Audio By Carbonatix
It’s passed midnight and at the corner of the McCarthy Hill Street on the McCarthy Hill in Accra is this deep hole inside a drain surrounded by short tufts of grass. A rush of water from under the ground within the drain is adequately conspicuous. It’s a broken plastic pipeline and the water gushes out with such a suppressed force it creates a mini wave. Fresh treated water going waste.
At this rate of spillage, a gallon container can be filled in less than 10 seconds. That is, six gallons of treated water wasted in a minute, 360 gallons in an hour.
Take it another way. At least three 3000-gallon capacity tankers of water wasted in a day and for the three weeks of spillage, 60 tankers of treated water lost at a single point.
The irony, however, is that Ghana is still struggling to supply potable water to many of its citizens in the hinterlands.
In some rural communities, the search for water is a deadly adventure.
For example, in the remote Mion District of the Northern Region, residents have to climb several hills and walk over several kilometers to fetch water from the nearest stream.
A mother in Lijoblilbo, one of the villages in the district, is said to have died after falling off from the hill and crashing to the ground while returning from the stream with a pan of water balanced on her head.
The McCarthy Hill situation even triggers more anger as reaching the Weija office of the Ghana Water Company is just impossible.
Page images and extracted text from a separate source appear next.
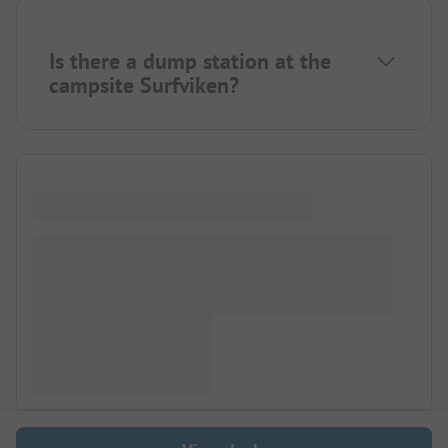
Is there a dump station at the
campsite Surfviken?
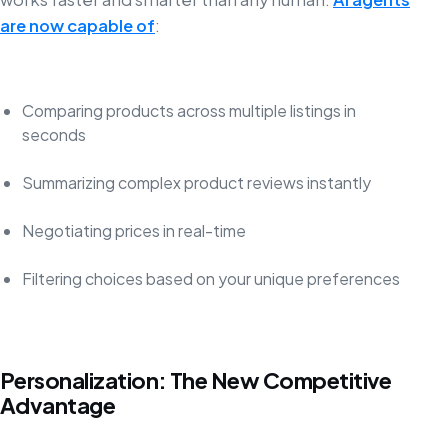
are now capable of
:
Comparing products across multiple listings in
seconds
Summarizing complex product reviews instantly
Negotiating prices in real-time
Filtering choices based on your unique preferences
Personalization: The New Competitive
Advantage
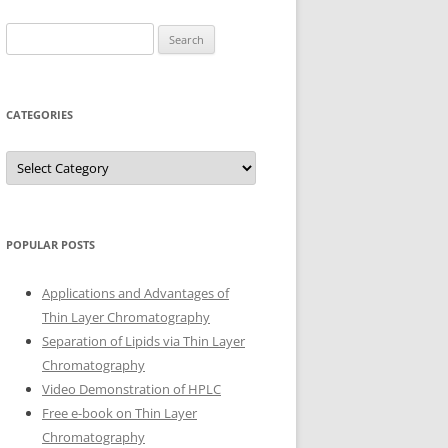
Search
for:
CATEGORIES
Categories
POPULAR POSTS
Applications and Advantages of
Thin Layer Chromatography
Separation of Lipids via Thin Layer
Chromatography
Video Demonstration of HPLC
Free e-book on Thin Layer
Chromatography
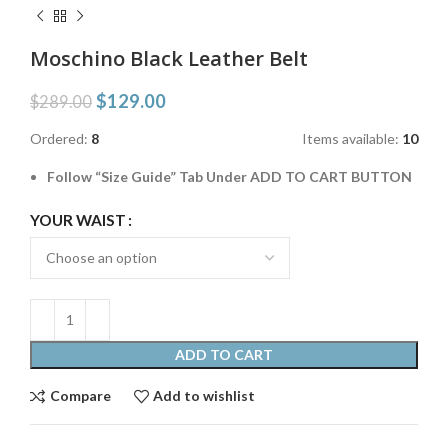
Moschino Black Leather Belt
$
129.00
$
289.00
Ordered:
8
Items available:
10
Follow “Size Guide” Tab Under ADD TO CART BUTTON
YOUR WAIST
ADD TO CART
Compare
Add to wishlist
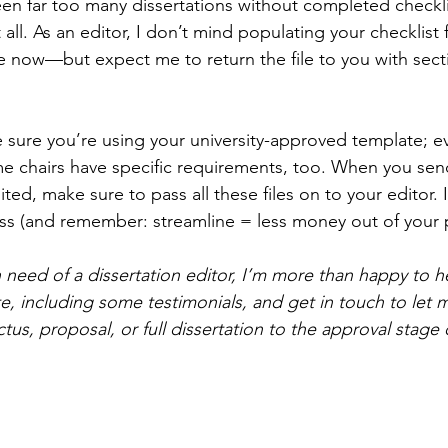
een far too many dissertations without completed checkli
t all. As an editor, I don’t mind populating your checklist 
 now—but expect me to return the file to you with secti
 sure you’re using your university-approved template; eve
some chairs have specific requirements, too. When you sen
ted, make sure to pass all these files on to your editor. It
ss (and remember: streamline = less money out of your 
in need of a dissertation editor, I’m more than happy to h
, including some testimonials, and get in touch to let
us, proposal, or full dissertation to the approval stage 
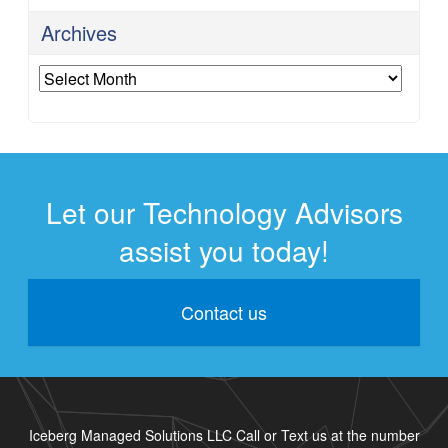
Archives
Archives
Let our Technology Advisors
assist you today!
Contact us
Iceberg Managed Solutions LLC Call or Text us at the number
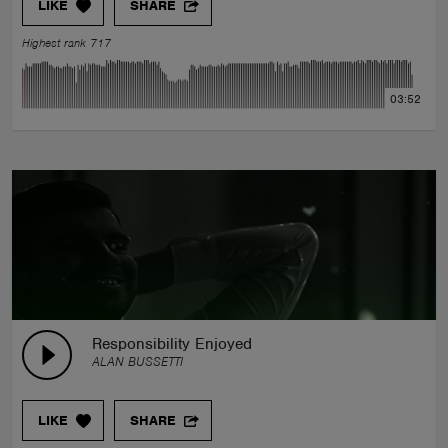
LIKE
SHARE
Highest rank 717
03:52
Responsibility Enjoyed
ALAN BUSSETTI
LIKE
SHARE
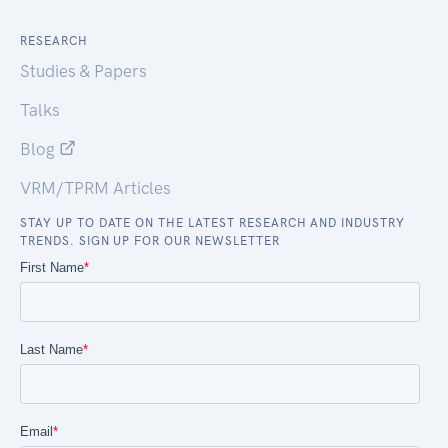
RESEARCH
Studies & Papers
Talks
Blog
VRM/TPRM Articles
STAY UP TO DATE ON THE LATEST RESEARCH AND INDUSTRY
TRENDS. SIGN UP FOR OUR NEWSLETTER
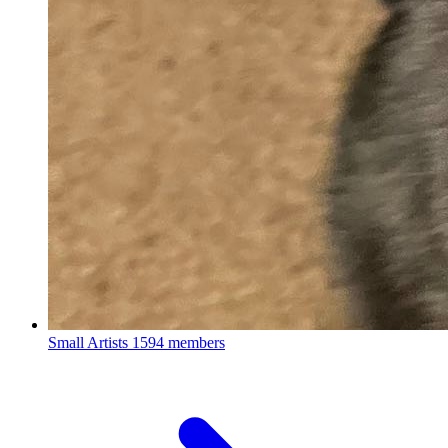
Small Artists
1594 members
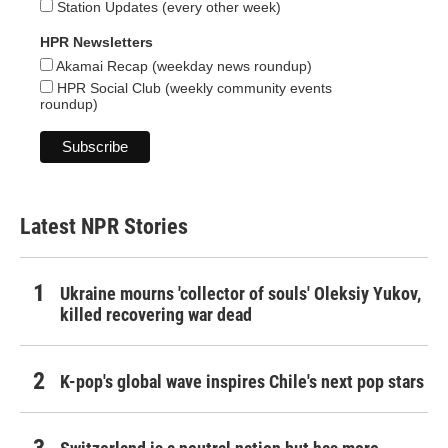
Station Updates (every other week)
HPR Newsletters
Akamai Recap (weekday news roundup)
HPR Social Club (weekly community events
roundup)
Latest NPR Stories
Ukraine mourns 'collector of souls' Oleksiy Yukov,
killed recovering war dead
K-pop's global wave inspires Chile's next pop stars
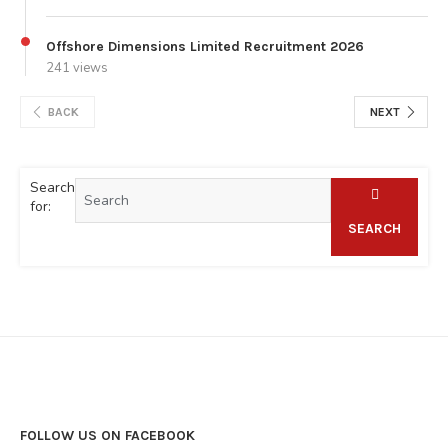
Offshore Dimensions Limited Recruitment 2026
241 views
BACK
NEXT
Search
for:
SEARCH
FOLLOW US ON FACEBOOK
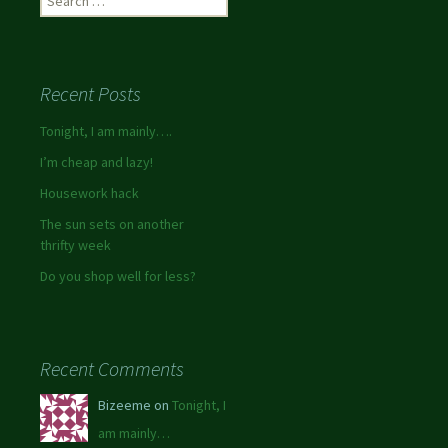
Recent Posts
Tonight, I am mainly….
I’m cheap and lazy!
Housework hack
The sun sets on another
thrifty week
Do you shop well for less?
Recent Comments
Bizeeme on
Tonight, I
am mainly…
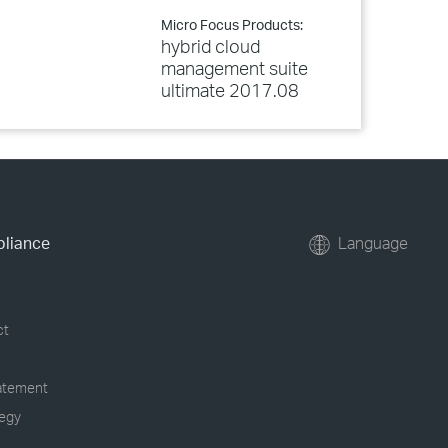
Micro Focus Products:
hybrid cloud
management suite
ultimate 2017.08
pliance
Language
ct
tatement
tegy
The line doesn’t work.
The Ghana Water Company instructs visitors to its website to call the telephone number 0302774707 for “enquiries and complaints…anywhere in Ghana.”
That too doesn’t work.
“It started long ago and we don’t know who to contact to fix the problem. It’s under a high tension pole and that can cause more problems,” one resident told JoyNews.
But this may be only one of the hundreds, if not thousands, of cases of water wastage going on right now across Ghana as others thirst or become ill for lack of water.
The GWCL already has a huge problem to grapple with. Up to GH¢12 million worth of water is lost annually through theft.
It’s announced plans to crack down on water theft the situation but little has been seen on that drive.
Water losses such as these ones at the McCarthy Hill only worsen an existing problem.
Public Relations Officer of the Ghana Water Company Stanley Martey has told JoyNews “burst lines unattended to within 24 hours will only happen on our blind side.”
“We fixed the problem on Monday after we received complaints from some residents,” he said.